I.                   Contexte

[5]               Le 8 août 2014, à son entrée au Canada, M. Badriyah a déposé une demande d’asile. Il a été interrogé par un agent de l’ASFC et a fourni des renseignements sur ses états de service antérieurs au sein de l’armée iraquienne. La transcription de l’entrevue et les notes de l’agent de l’ASFC révèlent que M. Badriyah a joint l’armée iraquienne en 1973 et étudié en Union soviétique pendant trois (3) ans pour devenir technicien-radariste. En 1976, il est retourné en Iraq et a travaillé comme technicien-radariste dans l’unité des radars des marines. Il a servi pendant la guerre Iran-Iraq et pendant le combat actif, mais n’a jamais été près des combats. Son travail consistait à surveiller le radar lorsque les bateaux étaient à terre. Il a été promu au rang de lieutenant en 1985. En 1986, M. Badriyah a été transféré dans une école de la marine et a commencé à enseigner les communications. Le 6 janvier 1989, il a été promu au rang de colonel. Une fois la guerre Iran-Iraq terminée et quatre (4) jours après avoir été promu, M. Badriyah a été dégagé de ses obligations militaires.

[6]               Après avoir interrogé M. Badriyah, l’agent de l’ASFC a renvoyé le dossier à la Section des crimes de guerre de l’ASFC pour un examen plus approfondi et a recommandé que la SPR se saisisse de l’affaire de M. Badriyah.
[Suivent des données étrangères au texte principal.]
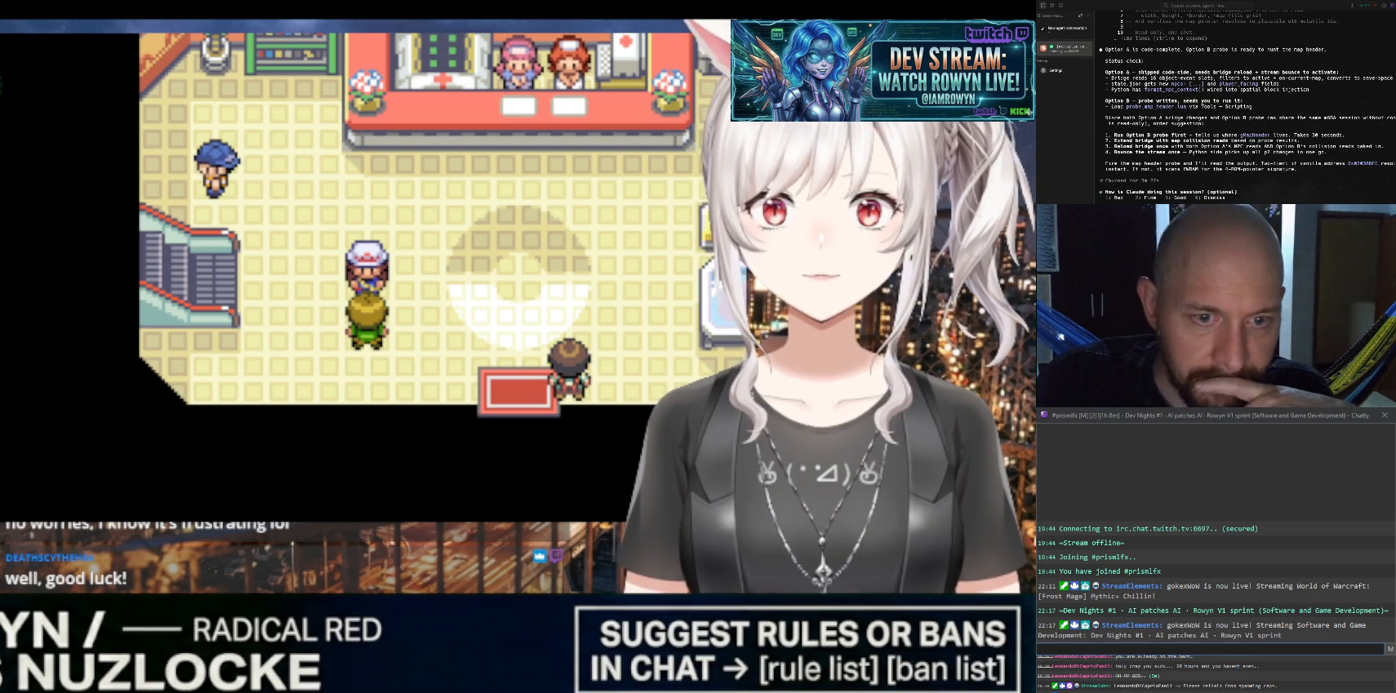
{"buttons": ["B"], "events": []}
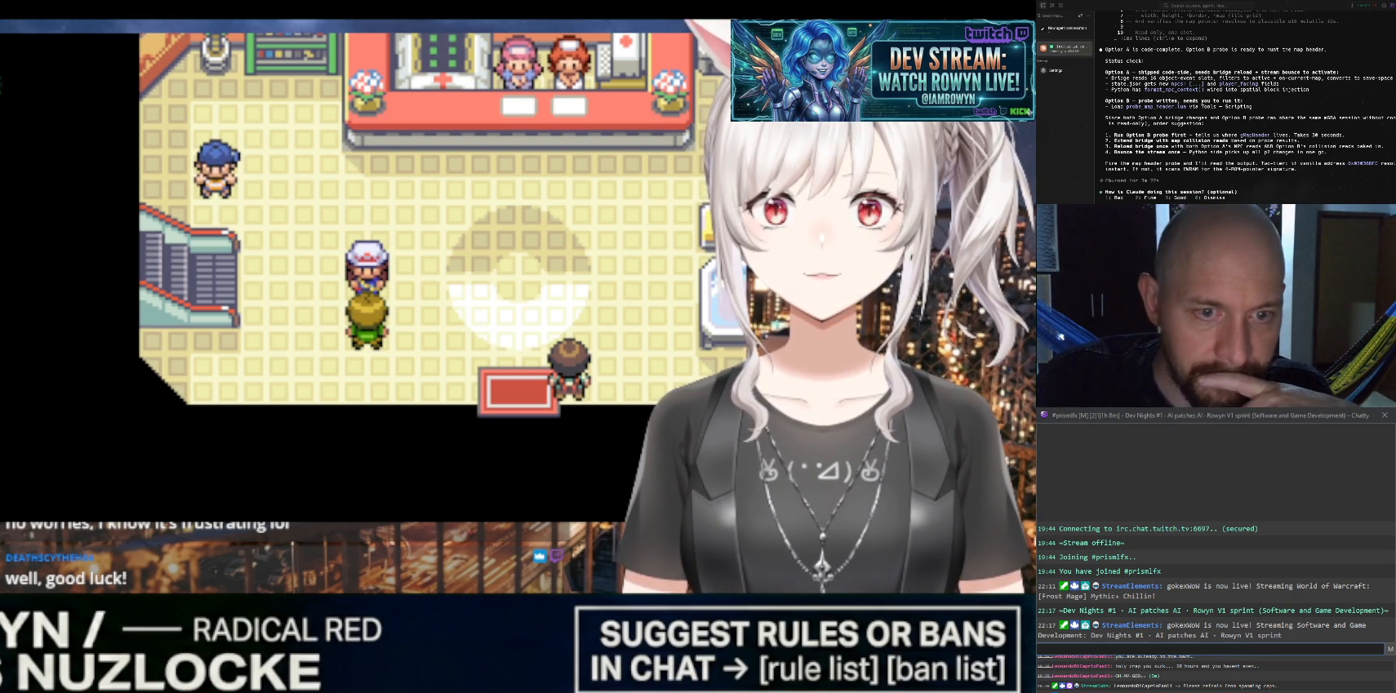
{"buttons": ["B"], "events": []}
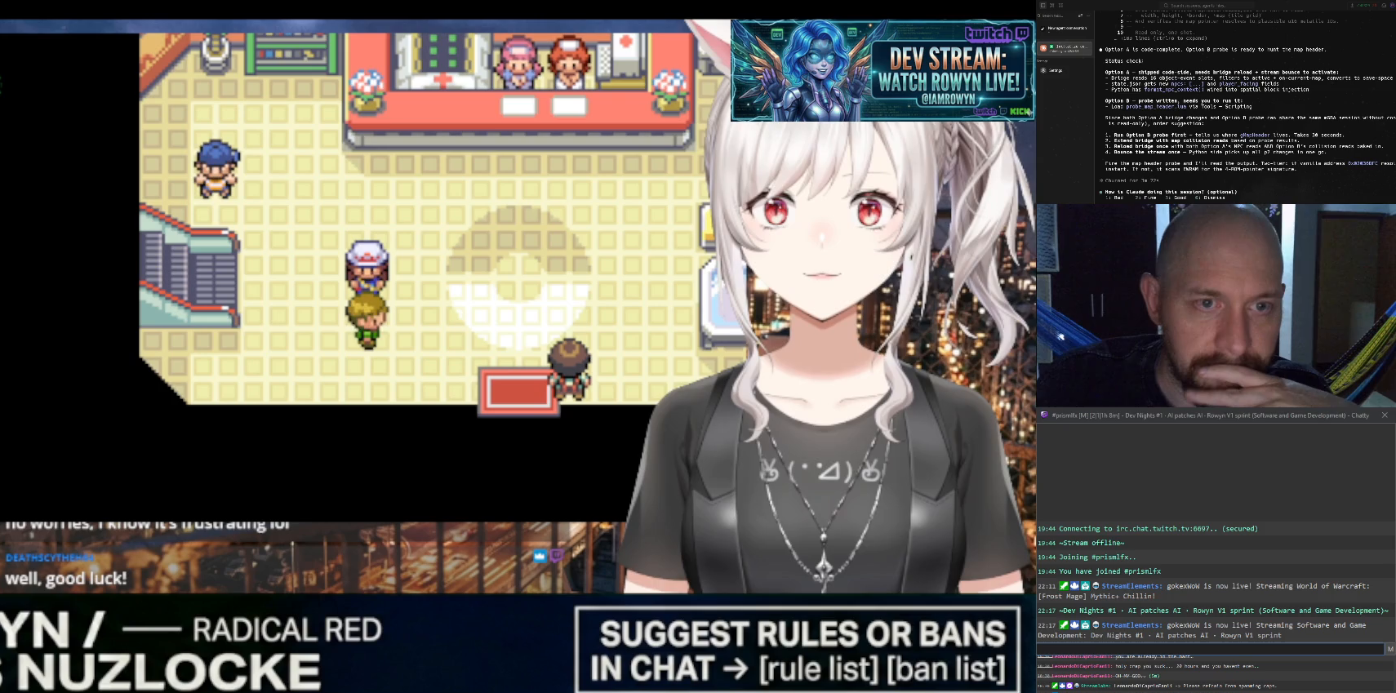
{"buttons": ["B"], "events": []}
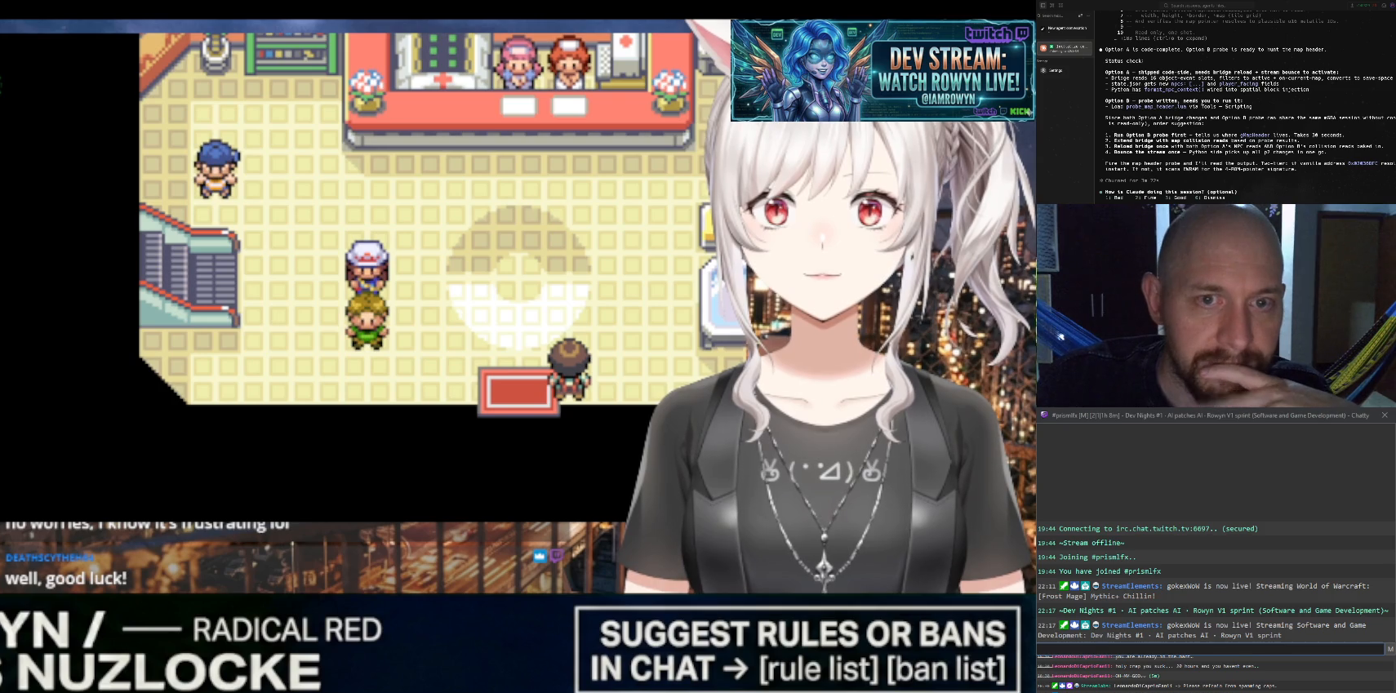
{"buttons": ["B"], "events": []}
Le représentant du ministre a souscrit à la recommandation.

[7]               Le 26 août 2014, la SPR a émis à l’intention de M. Badriyah un avis de convocation à une audience fixée au 24 septembre 2014. Le même jour, la SPR a également envoyé un avis urgent au ministre en vertu de l’article 26 des Règles de la Section de la protection des réfugiés, DORS/2012-256 (les Règles), indiquant qu’elle estimait que la section F de l’article premier de la Convention relative aux réfugiés pourrait s’appliquer à M. Badriyah étant donné qu’il avait [traduction] « travaillé pour l’armée iraquienne de 1979 à 1989 de façon volontaire » et que [traduction] « son formulaire IMM 5669 précise qu’il a atteint le grade de colonel dans l’armée iraquienne et qu’il a été professeur dans une école militaire ». L’avis précisait également que si la SPR n’avait pas de nouvelles du ministre dans les vingt (20) jours suivant la communication de l’avis, la SPR irait de l’avant avec l’instance le 24 septembre 2014. Bien que la case relative à l’exclusion éventuelle au titre de la section F de l’article premier ait été cochée sur l’avis au ministre, les autres cases n’étaient pas cochées, y compris celle sur l’interdiction de territoire.

[8]               Le 17 septembre 2014, M. Badriyah a été avisé que l’audience avait été reportée, car l’ASFC n’avait pas encore confirmé si le contrôle de sécurité était terminé.

[9]               Le 23 avril 2015, la SPR a avisé M. Badriyah que l’audience avait été reportée au 1er juin 2015. Après avoir entendu M. Badriyah, son épouse et ses deux (2) filles, le SPR a rendu sa décision oralement le même jour et a accueilli leur demande d’asile. Le ministre n’est pas intervenu devant la SPR.

II.                Décision faisant l’objet du contrôle

[10]           Dans sa décision, la SPR a conclu que M. Badriyah, son épouse et ses deux (2) filles étaient des réfugiés au sens de la Convention parce qu’ils craignaient avec raison d’être persécutés en Iraq compte tenu de leur profil en tant que chrétiens. La SPR a également conclu que les demanderesses d’asile faisaient face à un risque supplémentaire en tant que chrétiennes en Iraq.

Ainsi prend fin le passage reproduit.